Intervention de François Sauvadet

Séance en hémicycle du 20 février 2013 à 21h30
Élection des conseillers départementaux des conseillers municipaux et des délégués communautaires et modification du calendrier électoral — Article 3

Photo issue du site de l'Assemblée nationale ou de WikipediaFrançois Sauvadet :

Après l'article 2, cet article 3 est l'un des plus importants. Il concerne le nombre de cantons dans lesquels sont élus les conseillers départementaux et que vous envisagez, monsieur le ministre, de réduire de moitié.

Nous avons déposé un amendement de suppression de l'article 3, car celui-ci conduit à la mort programmée des territoires ruraux. Derrière la division par deux des cantons, se cache un autre mal, plus profond : la prééminence du fait démographique. Dans la gouvernance de nos conseils généraux – ou, selon la nouvelle formule, de nos conseils départementaux –, avec le binôme, le fait démographique va l'emporter sur toute autre considération.

Monsieur le ministre, vous avez accepté que nous réaffirmions que le conseil départemental représentait non seulement des populations, mais aussi des territoires. Or l'article 3 tel qu'il est rédigé va conduire à d'immenses circonscriptions territoriales : en divisant par deux le nombre de cantons, vous allez calibrer et redécouper l'ensemble des cantons sur la base de la population, avec un taux moyen, donc un nombre d'habitants calculé sur le nombre de cantons ramené à la population.

Dans un département comme le mien – mais cela vaut pour toute la France –, vous allez créer des situations que vous devrez expliquer. Quand vous avez critiqué le conseiller territorial avec tant de force, tant de véhémence, vous l'avez fait au motif essentiel que cela allait rompre le lien avec le territoire. Or, avec le conseiller territorial, il y avait un lien ténu avec un élu qui, certes, siégeait dans deux assemblées, mais restait connecté à son territoire, et un territoire moitié moins grand que celui que vous nous proposez aujourd'hui. Vous critiquiez hier un système sur lequel vous vous appuyez aujourd'hui pour justifier un dispositif bien plus grave que celui que vous dénonciez hier.

Monsieur le ministre, chez moi, dans un département comme la Côte-d'Or, nous allons passer à vingt-deux cantons. Sur ces vingt-deux cantons, cinq ou six cantons vont représenter 500 des 700 communes. Comment pensez-vous que les habitants vont percevoir cette proximité, cet ancrage territorial ? En réalité, ce tripatouillage électoral va conduire à la mort des territoires ruraux par la représentation.
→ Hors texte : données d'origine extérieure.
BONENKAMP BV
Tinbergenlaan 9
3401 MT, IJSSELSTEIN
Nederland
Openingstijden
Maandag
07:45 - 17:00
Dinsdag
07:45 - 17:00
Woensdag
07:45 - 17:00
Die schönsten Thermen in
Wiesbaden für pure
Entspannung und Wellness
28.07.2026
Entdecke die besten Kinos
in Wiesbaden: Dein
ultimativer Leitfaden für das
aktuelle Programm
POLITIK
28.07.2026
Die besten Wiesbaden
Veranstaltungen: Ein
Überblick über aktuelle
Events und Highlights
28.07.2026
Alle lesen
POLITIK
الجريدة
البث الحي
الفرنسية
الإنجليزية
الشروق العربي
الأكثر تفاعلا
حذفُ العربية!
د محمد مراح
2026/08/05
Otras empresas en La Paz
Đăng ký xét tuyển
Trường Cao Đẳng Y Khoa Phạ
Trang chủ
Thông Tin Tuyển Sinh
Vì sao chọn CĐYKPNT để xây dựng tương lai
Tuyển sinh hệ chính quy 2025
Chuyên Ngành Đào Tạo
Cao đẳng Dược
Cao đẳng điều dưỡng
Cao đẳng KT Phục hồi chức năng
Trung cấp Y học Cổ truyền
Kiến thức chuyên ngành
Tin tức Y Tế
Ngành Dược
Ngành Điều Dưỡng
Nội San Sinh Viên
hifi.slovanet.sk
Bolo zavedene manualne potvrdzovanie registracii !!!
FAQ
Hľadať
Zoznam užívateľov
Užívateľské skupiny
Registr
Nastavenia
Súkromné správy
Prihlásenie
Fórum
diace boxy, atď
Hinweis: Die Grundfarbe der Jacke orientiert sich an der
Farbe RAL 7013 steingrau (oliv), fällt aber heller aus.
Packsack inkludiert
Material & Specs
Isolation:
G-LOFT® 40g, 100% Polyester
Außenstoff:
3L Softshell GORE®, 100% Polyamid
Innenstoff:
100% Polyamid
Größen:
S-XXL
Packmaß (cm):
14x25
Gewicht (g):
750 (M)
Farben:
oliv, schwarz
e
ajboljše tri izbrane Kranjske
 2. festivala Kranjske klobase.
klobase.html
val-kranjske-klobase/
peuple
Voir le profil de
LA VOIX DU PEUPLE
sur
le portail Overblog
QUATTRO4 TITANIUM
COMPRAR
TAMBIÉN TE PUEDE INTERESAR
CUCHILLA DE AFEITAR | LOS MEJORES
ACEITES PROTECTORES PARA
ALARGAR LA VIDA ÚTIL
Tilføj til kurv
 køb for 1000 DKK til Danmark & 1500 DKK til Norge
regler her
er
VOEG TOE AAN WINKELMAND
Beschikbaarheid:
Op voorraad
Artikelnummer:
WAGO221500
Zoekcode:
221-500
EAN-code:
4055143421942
La situation est paradoxale. Avec votre dispositif, vous allez donner les clés des départements aux agglomérations, à un moment où jamais l'aspiration à l'aménagement du territoire n'a été aussi grande chez nos compatriotes et jamais le sentiment d'abandon des territoires n'a été aussi fort, malgré ce que vous avez qualifié vous-même de surreprésentation des territoires ruraux. Je vous laisse imaginer la réaction de tous ces habitants qui se sentent parfois perdus, isolés, lorsqu'ils vont découvrir qu'ils ne sont plus représentés par le même nombre de conseillers généraux et que, de surcroît, ils n'auront plus la même réponse qu'avant.

Je m'interroge aussi sur l'urgence de la réforme, l'urgence de créer une nouvelle carte électorale. Cette urgence, on l'aura compris, est dictée par le calendrier : ce sont les municipales et surtout les sénatoriales. Vous engagez ce redécoupage pour vous assurer, demain, du vote de ceux dont vous préjugez qu'ils vous seront les plus proches.

Cela étant, monsieur le ministre – je le dis aussi à nos collègues du groupe SRC –, vous avez rendez-vous avec l'avenir. Lorsque les habitants de ces cantons découvriront ce que vous avez mis en place, ils vous demanderont des comptes et nous serons là pour leur rappeler que nous vous avions alertés sur la gravité de ce que vous étiez en train de mettre en oeuvre, s'agissant de l'avenir de notre territoire.